*課題*
1) カイコと免疫に関する本文について、次の問いに答えてください。
(a) カイコが持たない器官は何か。
(b) 株式会社ゲノム創薬研究所は、自然免疫が活性化するとカイコに何が起こることを発見したか。
(c) 免疫は大きくどの2つに分けられるか。
2) カイコと免疫に関する本文を2文で要約してください。
3) カイコと免疫に関する本文の「そして、体内動態が似ていて、」から「免疫は、大きく「自然免疫」と「獲得免疫」の2つに分けられます。」まで(「免疫は、大きく「自然免疫」と「獲得免疫」の2つに分けられます。」を含む)を、「株式会社ゲノム創薬研究所」をすべて「ゲノム創薬研究所」に置き換えて更新してください。

*本文*
§
「カイコでヒトの何がわかるのだろう?」と不思議に思う方も多いかもしれませんが、カイコは見た目とは裏腹にヒトに似て、ヒトの主たる臓器に相当する器官組織を備えています。
そして、体内動態が似ていて、医薬品の効果や毒物・病原体に対する感受性が人に近い特質を持っています。
また、カイコは抗体形成器官を持たない(=獲得免疫機能のない) 無脊椎動物であり、病原体への反応は自然免疫系に依存しています。そのため、カイコは自然免疫の評価に適しているのです。
株式会社ゲノム創薬研究所では「自然免疫が活性化すると、カイコの筋肉が収縮する」という発見をして自然免疫の活性化を評価する測定方法を確立しており、これに基づいてカイコの筋収縮を指標とした自然免疫を高める物質を探索しています。
免疫は、大きく「自然免疫」と「獲得免疫」の2つに分けられます。
§
[文書構造認識データ]
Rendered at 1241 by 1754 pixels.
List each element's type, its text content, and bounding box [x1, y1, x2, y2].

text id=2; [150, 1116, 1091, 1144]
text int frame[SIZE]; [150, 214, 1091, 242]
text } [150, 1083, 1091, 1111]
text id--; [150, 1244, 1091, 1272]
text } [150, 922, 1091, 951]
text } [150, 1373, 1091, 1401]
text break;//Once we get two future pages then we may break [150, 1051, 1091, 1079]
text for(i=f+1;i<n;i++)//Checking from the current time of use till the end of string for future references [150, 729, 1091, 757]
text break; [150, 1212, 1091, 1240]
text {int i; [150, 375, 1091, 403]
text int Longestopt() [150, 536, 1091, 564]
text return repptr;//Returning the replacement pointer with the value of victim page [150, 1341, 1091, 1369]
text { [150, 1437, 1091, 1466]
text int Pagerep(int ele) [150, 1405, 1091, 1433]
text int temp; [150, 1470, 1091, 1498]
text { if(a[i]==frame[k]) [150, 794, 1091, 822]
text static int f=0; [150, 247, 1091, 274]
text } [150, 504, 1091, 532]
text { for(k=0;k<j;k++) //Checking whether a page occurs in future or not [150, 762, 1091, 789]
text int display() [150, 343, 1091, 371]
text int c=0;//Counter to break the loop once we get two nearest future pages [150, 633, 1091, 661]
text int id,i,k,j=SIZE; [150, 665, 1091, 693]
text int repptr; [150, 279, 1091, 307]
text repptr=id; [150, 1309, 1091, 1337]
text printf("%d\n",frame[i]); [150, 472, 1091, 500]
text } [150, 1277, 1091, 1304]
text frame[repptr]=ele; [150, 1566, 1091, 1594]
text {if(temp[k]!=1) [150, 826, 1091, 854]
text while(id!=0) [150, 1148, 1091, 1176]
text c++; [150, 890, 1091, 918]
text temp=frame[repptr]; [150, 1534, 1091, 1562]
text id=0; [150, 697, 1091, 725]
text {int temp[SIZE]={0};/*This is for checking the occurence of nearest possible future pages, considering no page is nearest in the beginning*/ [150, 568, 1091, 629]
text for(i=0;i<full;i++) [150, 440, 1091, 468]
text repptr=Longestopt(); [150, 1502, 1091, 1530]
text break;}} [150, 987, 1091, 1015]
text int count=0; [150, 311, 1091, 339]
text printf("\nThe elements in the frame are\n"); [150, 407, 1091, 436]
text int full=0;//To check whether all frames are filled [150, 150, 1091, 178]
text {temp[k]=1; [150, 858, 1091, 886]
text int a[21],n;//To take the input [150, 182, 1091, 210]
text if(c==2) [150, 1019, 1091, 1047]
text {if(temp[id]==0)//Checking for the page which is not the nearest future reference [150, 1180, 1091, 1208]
§
*解答*
1)
(a) 抗体形成器官
(b) カイコの筋肉が収縮する。
(c) 「自然免疫」と「獲得免疫」

2) カイコはヒトの主な臓器に相当する器官組織を備え、医薬品や毒物・病原体への感受性もヒトに近いうえ、獲得免疫機能がないため自然免疫の評価に適しています。株式会社ゲノム創薬研究所は、自然免疫の活性化でカイコの筋肉が収縮することを発見して測定方法を確立し、これを指標に自然免疫を高める物質を探索しています。

3)
そして、体内動態が似ていて、医薬品の効果や毒物・病原体に対する感受性が人に近い特質を持っています。
また、カイコは抗体形成器官を持たない(=獲得免疫機能のない) 無脊椎動物であり、病原体への反応は自然免疫系に依存しています。そのため、カイコは自然免疫の評価に適しているのです。
ゲノム創薬研究所では「自然免疫が活性化すると、カイコの筋肉が収縮する」という発見をして自然免疫の活性化を評価する測定方法を確立しており、これに基づいてカイコの筋収縮を指標とした自然免疫を高める物質を探索しています。
免疫は、大きく「自然免疫」と「獲得免疫」の2つに分けられます。